Total Books for the Year: 16

Still in Progress: Certain Dark Things by Silvia Moreno-Garcia, a novel of vampires in Mexico City and it’s awesome.


I wish I had seen Kubo and the Two Strings in theaters, because it’s a gorgeous movie with stunning animation and a great adventure storyline that explores family and memory and the honoring of those we’ve lost. This definitely deserved its Best Animated Film nomination at the Oscars and (arguably) deserved the win as well.

Kubo and the Two Strings
Kubo and the Two Strings

Switching gears completely into cosmic body horror, I feel like The Void (written and directed by Jeremy Gillespie and Steven Kostanski) deserves a mention. I enjoyed this twisty and bleak Lovecraftian storyline with its ’80s-style practical effects reminiscent of The Thing. Although I didn’t care one ounce whether any of the characters lived or died, but the movie jumps right into the action and the makeup effects delighted me. If you’re into that sort of thing, it’s worth a watch.

The Void
The Void

Other good watches from this month: Swallows and Amazons was a charming story of kids having adventures on an island in the middle of a lake (all by themselves, since it’s the ’40s). Now You See Me 2 was surprisingly fun, especially with the addition of Lizzy Caplan who balanced out the personalities of the other characters well. And, although Morgan didn’t provide many surprises for me, it was an enjoyable scoff thriller.

New-to-me Movies:
1. The Void (2016)
2. Kubo and the Two Strings (2016)
3. Swallows and Amazons (2016)
4. Morgan (2016)
5. Assassin’s Creed (2016)
6. Now You See Me 2 (2016)


I worked my way through the entire first season of Jessica Jones, which was phenomenal. Although characters have superpowers in this, the focus is less on spandex and more on the characters themselves, particularly Jessica who works as a PI. Her days are marked by PTSD caused by the past trauma of being held captive by Killjoy, a man capable of controlling the minds of the people around him. When he returns after being thought dead, she must find a way to fight back against him.

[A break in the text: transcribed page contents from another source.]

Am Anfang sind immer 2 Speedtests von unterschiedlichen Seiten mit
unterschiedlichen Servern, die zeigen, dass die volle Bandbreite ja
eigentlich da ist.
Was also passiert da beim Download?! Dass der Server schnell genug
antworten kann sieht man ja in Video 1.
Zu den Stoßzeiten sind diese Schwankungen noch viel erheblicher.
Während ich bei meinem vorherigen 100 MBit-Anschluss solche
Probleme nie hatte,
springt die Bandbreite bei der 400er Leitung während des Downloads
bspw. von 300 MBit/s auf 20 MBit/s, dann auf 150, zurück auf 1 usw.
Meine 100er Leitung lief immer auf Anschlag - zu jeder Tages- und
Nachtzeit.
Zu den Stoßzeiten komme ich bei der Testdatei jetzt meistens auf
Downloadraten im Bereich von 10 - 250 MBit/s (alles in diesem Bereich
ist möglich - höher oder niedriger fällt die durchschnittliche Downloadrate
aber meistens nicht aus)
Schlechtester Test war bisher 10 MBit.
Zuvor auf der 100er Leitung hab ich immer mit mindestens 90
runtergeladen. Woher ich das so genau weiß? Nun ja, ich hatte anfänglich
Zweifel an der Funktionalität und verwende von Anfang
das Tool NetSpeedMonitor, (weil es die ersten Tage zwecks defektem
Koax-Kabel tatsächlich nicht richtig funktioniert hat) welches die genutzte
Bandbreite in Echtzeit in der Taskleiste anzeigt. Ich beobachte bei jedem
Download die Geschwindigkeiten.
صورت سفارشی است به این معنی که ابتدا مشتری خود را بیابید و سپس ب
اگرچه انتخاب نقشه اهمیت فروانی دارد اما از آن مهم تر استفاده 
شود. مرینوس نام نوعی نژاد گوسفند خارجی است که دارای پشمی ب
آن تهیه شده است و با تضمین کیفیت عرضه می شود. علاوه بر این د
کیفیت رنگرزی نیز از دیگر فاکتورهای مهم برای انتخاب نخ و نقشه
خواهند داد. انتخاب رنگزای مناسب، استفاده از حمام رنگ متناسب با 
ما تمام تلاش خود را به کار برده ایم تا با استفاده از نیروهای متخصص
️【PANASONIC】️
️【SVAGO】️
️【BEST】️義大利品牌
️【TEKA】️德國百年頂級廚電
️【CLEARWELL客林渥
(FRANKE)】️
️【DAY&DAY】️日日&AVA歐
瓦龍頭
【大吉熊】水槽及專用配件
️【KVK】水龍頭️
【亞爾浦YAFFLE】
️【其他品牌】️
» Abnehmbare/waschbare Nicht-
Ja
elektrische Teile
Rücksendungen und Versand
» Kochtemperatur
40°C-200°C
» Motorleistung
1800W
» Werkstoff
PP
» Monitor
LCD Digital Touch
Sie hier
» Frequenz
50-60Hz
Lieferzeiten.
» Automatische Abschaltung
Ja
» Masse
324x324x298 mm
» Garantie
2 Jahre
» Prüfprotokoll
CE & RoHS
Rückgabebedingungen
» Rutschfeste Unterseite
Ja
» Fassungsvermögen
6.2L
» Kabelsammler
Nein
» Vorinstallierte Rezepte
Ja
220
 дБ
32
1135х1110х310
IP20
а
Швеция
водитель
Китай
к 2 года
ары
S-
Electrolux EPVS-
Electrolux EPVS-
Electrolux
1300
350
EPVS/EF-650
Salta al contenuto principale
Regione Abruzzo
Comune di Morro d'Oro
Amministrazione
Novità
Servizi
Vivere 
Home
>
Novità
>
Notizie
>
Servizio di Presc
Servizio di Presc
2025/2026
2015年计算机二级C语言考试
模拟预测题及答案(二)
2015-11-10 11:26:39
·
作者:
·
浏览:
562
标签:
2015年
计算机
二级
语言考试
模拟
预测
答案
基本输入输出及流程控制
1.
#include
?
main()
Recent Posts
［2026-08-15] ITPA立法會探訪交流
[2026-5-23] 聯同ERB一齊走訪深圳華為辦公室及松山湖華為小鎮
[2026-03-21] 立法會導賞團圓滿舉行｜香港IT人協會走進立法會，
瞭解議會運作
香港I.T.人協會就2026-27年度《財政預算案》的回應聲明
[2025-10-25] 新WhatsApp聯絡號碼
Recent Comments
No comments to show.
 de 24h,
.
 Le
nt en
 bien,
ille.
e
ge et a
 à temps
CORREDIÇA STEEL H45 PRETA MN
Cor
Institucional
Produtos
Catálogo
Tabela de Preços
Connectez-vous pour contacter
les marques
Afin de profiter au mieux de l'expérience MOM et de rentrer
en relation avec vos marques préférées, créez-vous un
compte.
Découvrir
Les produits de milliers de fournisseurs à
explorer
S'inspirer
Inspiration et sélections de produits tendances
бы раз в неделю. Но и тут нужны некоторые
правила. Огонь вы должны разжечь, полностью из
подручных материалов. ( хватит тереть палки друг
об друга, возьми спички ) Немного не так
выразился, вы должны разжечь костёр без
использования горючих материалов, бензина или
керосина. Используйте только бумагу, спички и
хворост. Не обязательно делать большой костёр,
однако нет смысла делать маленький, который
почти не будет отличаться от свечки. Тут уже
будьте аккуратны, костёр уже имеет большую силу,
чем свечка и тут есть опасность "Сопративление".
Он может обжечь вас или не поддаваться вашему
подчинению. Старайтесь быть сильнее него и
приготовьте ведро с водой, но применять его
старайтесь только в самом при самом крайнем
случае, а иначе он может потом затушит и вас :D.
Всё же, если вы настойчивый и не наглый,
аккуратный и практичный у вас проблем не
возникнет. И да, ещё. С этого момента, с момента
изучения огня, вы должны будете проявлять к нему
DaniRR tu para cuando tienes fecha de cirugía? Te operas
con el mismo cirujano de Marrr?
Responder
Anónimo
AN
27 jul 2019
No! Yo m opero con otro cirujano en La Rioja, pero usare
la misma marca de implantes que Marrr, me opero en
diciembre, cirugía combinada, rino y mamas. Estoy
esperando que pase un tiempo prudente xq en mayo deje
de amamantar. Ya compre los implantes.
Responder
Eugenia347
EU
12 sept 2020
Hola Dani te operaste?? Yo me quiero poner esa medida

The show has a dark noir feel to it, with a fantastic score that fits with the shadowy mood of ugly secrets hidden under the layers of the dirty city streets. Krysten Ritter does a great job playing the smartass PI with layers of emotion beneath the hard surface, and David Tennant is brilliantly terrifying as Killgrave. All of the side characters, from friends to quirky neighbors are great, too, and it’s interesting to see how they are given room to develop as the show progresses. It’s an excellent show. Not only can’t I wait for season two, but it also has me interested in checking out The Defenders just so I can see more of Jessica Jones.

Jessica Jones.
Jessica Jones.

Comfort watching this month took the form of binge watching Leverage, because sometimes the bad guys make the best good guys. Hardison, Parker, and Elliot are three of my favorite characters, right up there with some of my favorite characters of all time. They make me happy everytime they’re on screen.


That’s it for me! What are you reading? Watching? Loving right now?